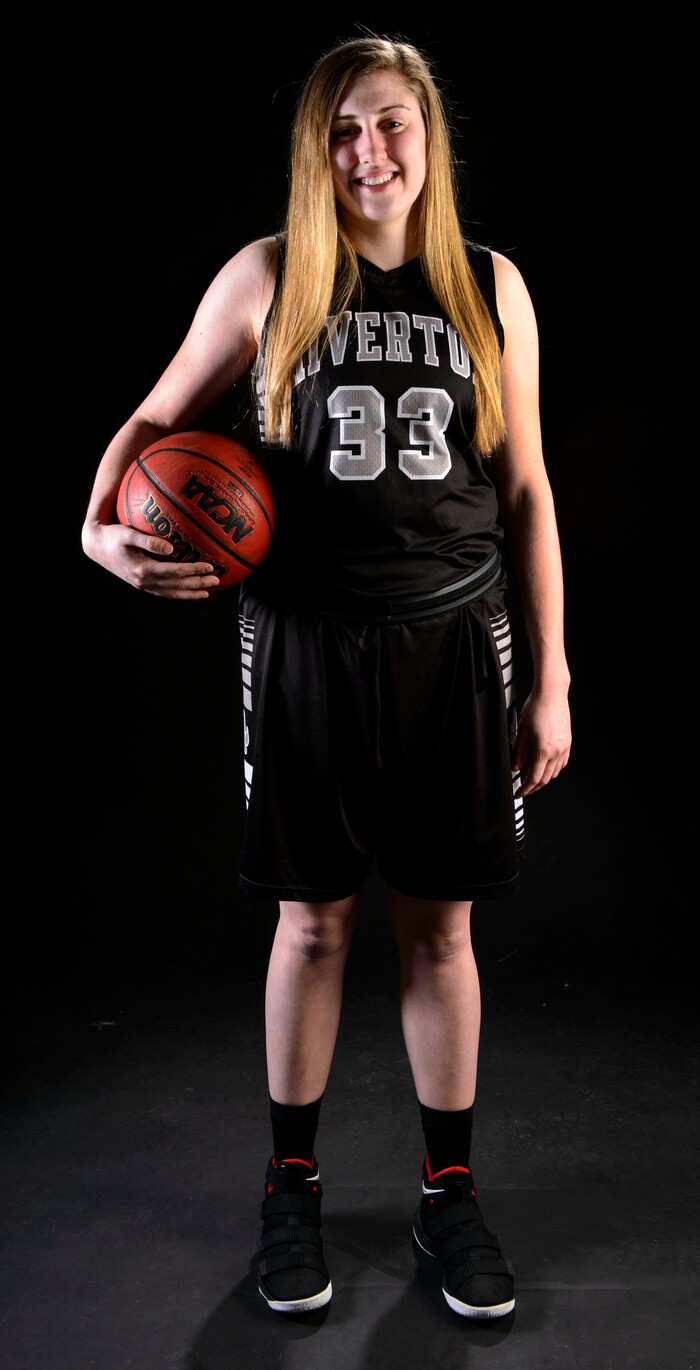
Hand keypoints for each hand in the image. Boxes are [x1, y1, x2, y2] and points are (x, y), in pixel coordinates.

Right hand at [82, 521, 219, 599]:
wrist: (96, 546)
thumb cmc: (113, 536)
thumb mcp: (128, 534)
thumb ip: (148, 541)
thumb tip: (170, 548)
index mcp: (144, 570)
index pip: (175, 572)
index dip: (194, 570)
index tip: (210, 566)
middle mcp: (145, 581)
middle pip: (177, 585)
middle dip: (198, 584)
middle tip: (217, 580)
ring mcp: (143, 585)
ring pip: (172, 593)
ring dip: (190, 593)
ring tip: (207, 592)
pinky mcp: (142, 584)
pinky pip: (164, 592)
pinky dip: (178, 593)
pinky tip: (187, 591)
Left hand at [512, 685, 570, 796]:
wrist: (552, 694)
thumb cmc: (536, 707)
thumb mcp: (521, 731)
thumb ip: (519, 752)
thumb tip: (516, 767)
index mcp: (543, 750)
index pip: (534, 778)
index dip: (525, 789)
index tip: (519, 793)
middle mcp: (556, 751)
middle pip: (545, 779)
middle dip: (533, 787)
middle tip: (524, 789)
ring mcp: (564, 747)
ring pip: (554, 773)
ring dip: (543, 779)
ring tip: (533, 779)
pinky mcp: (568, 743)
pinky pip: (562, 763)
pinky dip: (553, 770)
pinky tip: (546, 767)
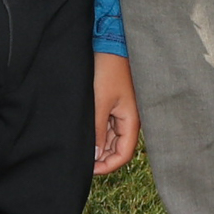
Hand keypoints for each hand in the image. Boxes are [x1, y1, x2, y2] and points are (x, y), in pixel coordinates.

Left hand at [92, 52, 140, 174]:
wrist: (111, 44)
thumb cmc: (108, 70)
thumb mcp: (100, 103)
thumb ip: (98, 130)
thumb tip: (96, 155)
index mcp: (131, 121)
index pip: (124, 154)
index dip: (108, 165)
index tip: (89, 169)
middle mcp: (130, 119)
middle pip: (119, 148)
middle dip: (103, 158)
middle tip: (83, 161)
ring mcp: (123, 112)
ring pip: (113, 138)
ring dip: (100, 146)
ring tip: (82, 147)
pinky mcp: (115, 104)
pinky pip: (109, 126)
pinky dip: (99, 133)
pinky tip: (87, 134)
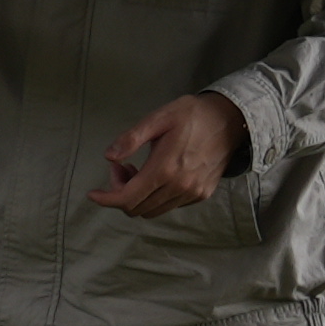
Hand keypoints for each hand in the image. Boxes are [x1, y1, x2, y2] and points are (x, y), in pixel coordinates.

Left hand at [87, 92, 248, 217]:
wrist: (231, 119)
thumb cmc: (193, 115)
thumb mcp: (159, 118)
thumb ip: (131, 138)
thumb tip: (109, 157)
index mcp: (165, 169)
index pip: (127, 198)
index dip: (106, 199)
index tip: (93, 193)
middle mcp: (180, 187)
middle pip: (137, 208)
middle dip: (120, 192)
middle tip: (121, 167)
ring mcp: (192, 193)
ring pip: (152, 210)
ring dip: (137, 196)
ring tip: (138, 170)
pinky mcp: (202, 194)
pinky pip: (169, 206)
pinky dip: (154, 197)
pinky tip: (156, 176)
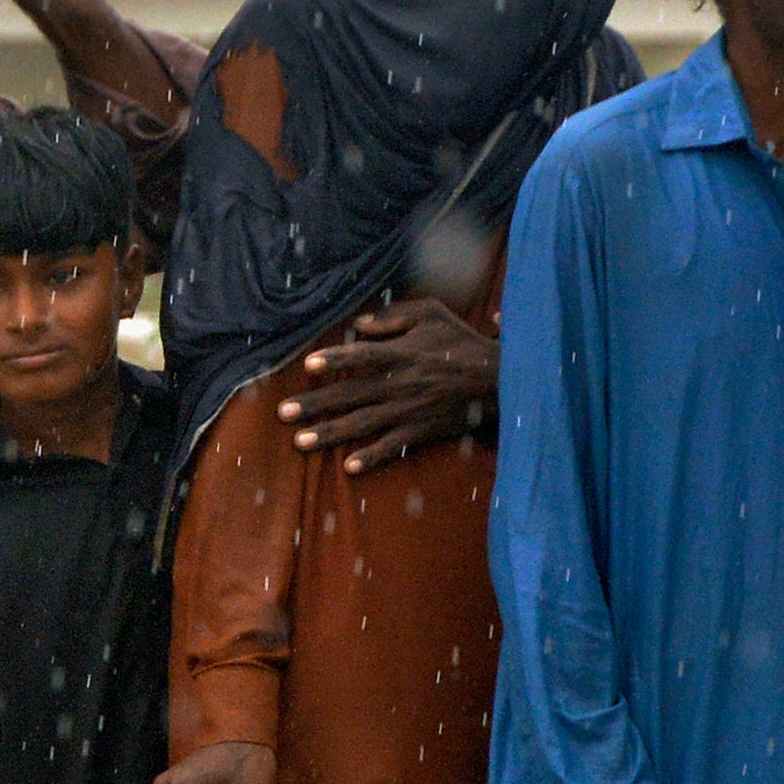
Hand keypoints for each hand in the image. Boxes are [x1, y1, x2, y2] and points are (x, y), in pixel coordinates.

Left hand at [279, 301, 500, 473]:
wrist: (500, 381)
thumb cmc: (461, 343)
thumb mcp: (433, 314)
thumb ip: (394, 315)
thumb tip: (358, 323)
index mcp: (401, 354)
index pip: (362, 356)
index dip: (336, 360)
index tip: (308, 365)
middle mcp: (400, 384)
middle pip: (351, 394)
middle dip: (315, 404)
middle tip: (282, 413)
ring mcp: (409, 410)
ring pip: (363, 423)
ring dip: (330, 434)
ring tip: (299, 442)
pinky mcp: (420, 431)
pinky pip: (393, 447)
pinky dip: (372, 458)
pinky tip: (347, 468)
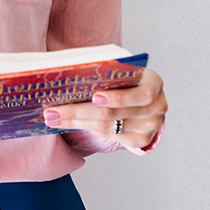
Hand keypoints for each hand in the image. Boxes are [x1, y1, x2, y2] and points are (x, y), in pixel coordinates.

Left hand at [42, 68, 166, 149]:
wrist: (141, 94)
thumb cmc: (126, 76)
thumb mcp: (120, 68)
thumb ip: (104, 70)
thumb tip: (66, 74)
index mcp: (154, 82)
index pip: (142, 95)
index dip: (118, 98)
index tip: (94, 97)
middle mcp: (157, 106)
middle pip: (114, 114)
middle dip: (78, 112)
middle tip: (52, 112)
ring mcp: (151, 126)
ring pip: (108, 127)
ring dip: (77, 123)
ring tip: (53, 118)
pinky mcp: (142, 140)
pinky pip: (112, 137)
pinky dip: (91, 129)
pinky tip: (73, 123)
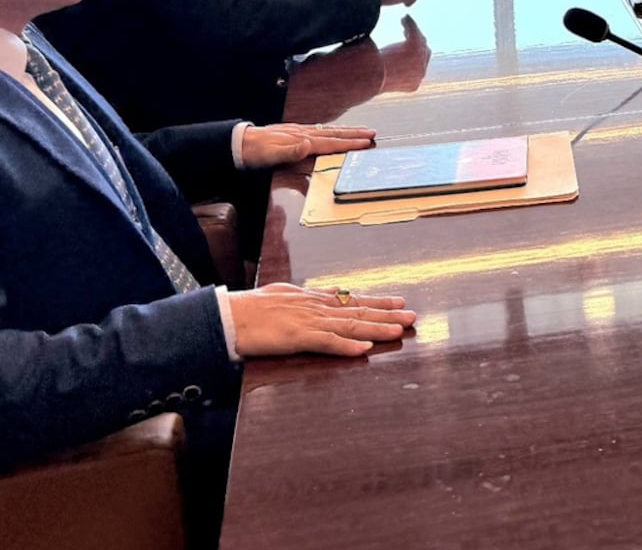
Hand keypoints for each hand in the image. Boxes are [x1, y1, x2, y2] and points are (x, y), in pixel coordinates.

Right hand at [229, 281, 414, 357]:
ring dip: (376, 328)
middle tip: (412, 316)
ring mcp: (308, 321)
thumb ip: (310, 296)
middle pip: (358, 311)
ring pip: (349, 325)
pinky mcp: (297, 336)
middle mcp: (316, 307)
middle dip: (387, 314)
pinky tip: (363, 349)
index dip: (378, 302)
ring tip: (399, 330)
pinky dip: (346, 346)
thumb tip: (331, 292)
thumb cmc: (251, 309)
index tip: (399, 302)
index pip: (352, 300)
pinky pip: (326, 342)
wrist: (228, 316)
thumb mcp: (285, 295)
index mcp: (313, 299)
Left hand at [239, 124, 377, 169]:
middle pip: (333, 134)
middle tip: (372, 133)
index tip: (366, 142)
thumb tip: (308, 144)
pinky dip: (332, 130)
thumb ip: (290, 150)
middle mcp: (303, 134)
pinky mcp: (294, 133)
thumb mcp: (270, 155)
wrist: (241, 143)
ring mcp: (299, 132)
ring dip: (346, 131)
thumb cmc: (255, 152)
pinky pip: (319, 130)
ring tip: (361, 130)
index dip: (349, 143)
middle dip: (354, 134)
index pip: (330, 142)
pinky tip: (334, 131)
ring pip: (328, 130)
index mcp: (301, 141)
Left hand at [377, 16, 431, 94]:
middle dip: (417, 42)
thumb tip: (374, 67)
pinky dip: (410, 24)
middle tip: (406, 33)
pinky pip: (415, 33)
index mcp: (413, 84)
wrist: (372, 79)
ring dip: (413, 31)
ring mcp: (420, 60)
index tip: (403, 47)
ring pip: (421, 41)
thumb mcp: (380, 78)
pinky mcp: (415, 48)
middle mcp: (421, 73)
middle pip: (425, 52)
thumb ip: (383, 73)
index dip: (413, 55)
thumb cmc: (370, 80)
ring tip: (404, 22)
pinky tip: (404, 18)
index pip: (419, 67)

Prompt
Would you restate word for word each line from the one that holds "ring dip: (77, 123)" to the end of the material, both ends included, without the pictures?

Response to this exercise
ring dip: (77, 123)
ring tip: (53, 118)
pinky mcp: (142, 140)
pinky pip: (112, 137)
pinky dip: (91, 129)
pinky tip: (73, 123)
Hand keypoints for each hand in the image. Boxes are [x1, y1, x2, y2] and points are (x, y), in pixel coordinates.

Right hand at [229, 281, 414, 357]:
ring dip: (376, 328)
middle tip: (412, 316)
ring mcp: (308, 321)
thumb ip: (310, 296)
middle pip: (358, 311)
ring pip: (349, 325)
pinky mcp: (297, 336)
middle mcp: (316, 307)
middle dip: (387, 314)
pinky tip: (363, 349)
index dip: (378, 302)
ring tip: (399, 330)
pinky dip: (346, 346)
thumb tip: (331, 292)
thumb cmc: (251, 309)
index tip: (399, 302)
index pip: (352, 300)
pinky pip: (326, 342)
wrist: (228, 316)
thumb mcp: (285, 295)
index mcp: (313, 299)
Left hand at [239, 124, 377, 169]:
middle pip: (333, 134)
middle tip: (372, 133)
index tip: (366, 142)
thumb tip: (308, 144)
pinky dip: (332, 130)
thumb ip: (290, 150)
middle mcp: (303, 134)
pinky mcp: (294, 133)
thumb mcp: (270, 155)
wrist: (241, 143)
ring mcp: (299, 132)
ring dip: (346, 131)
thumb cmc: (255, 152)
pinky pip: (319, 130)
ring tip: (361, 130)
index dip: (349, 143)
middle dip: (354, 134)
index pip: (330, 142)
pinky tip: (334, 131)
ring pip: (328, 130)
index mcp: (301, 141)
Left hand at [377, 16, 431, 94]:
middle dip: (417, 42)
thumb tip: (374, 67)
pinky dip: (410, 24)
middle tip: (406, 33)
pinky pip: (415, 33)
index mcp: (413, 84)
wrist: (372, 79)
ring dip: (413, 31)
ring mcp: (420, 60)
index tip: (403, 47)
ring pip: (421, 41)
thumb mcp: (380, 78)
pinky mcp: (415, 48)
middle mcp: (421, 73)
middle pip: (425, 52)
thumb ip: (383, 73)
index dip: (413, 55)
thumb cmc: (370, 80)
ring tip: (404, 22)
pinky tip: (404, 18)
index pip: (419, 67)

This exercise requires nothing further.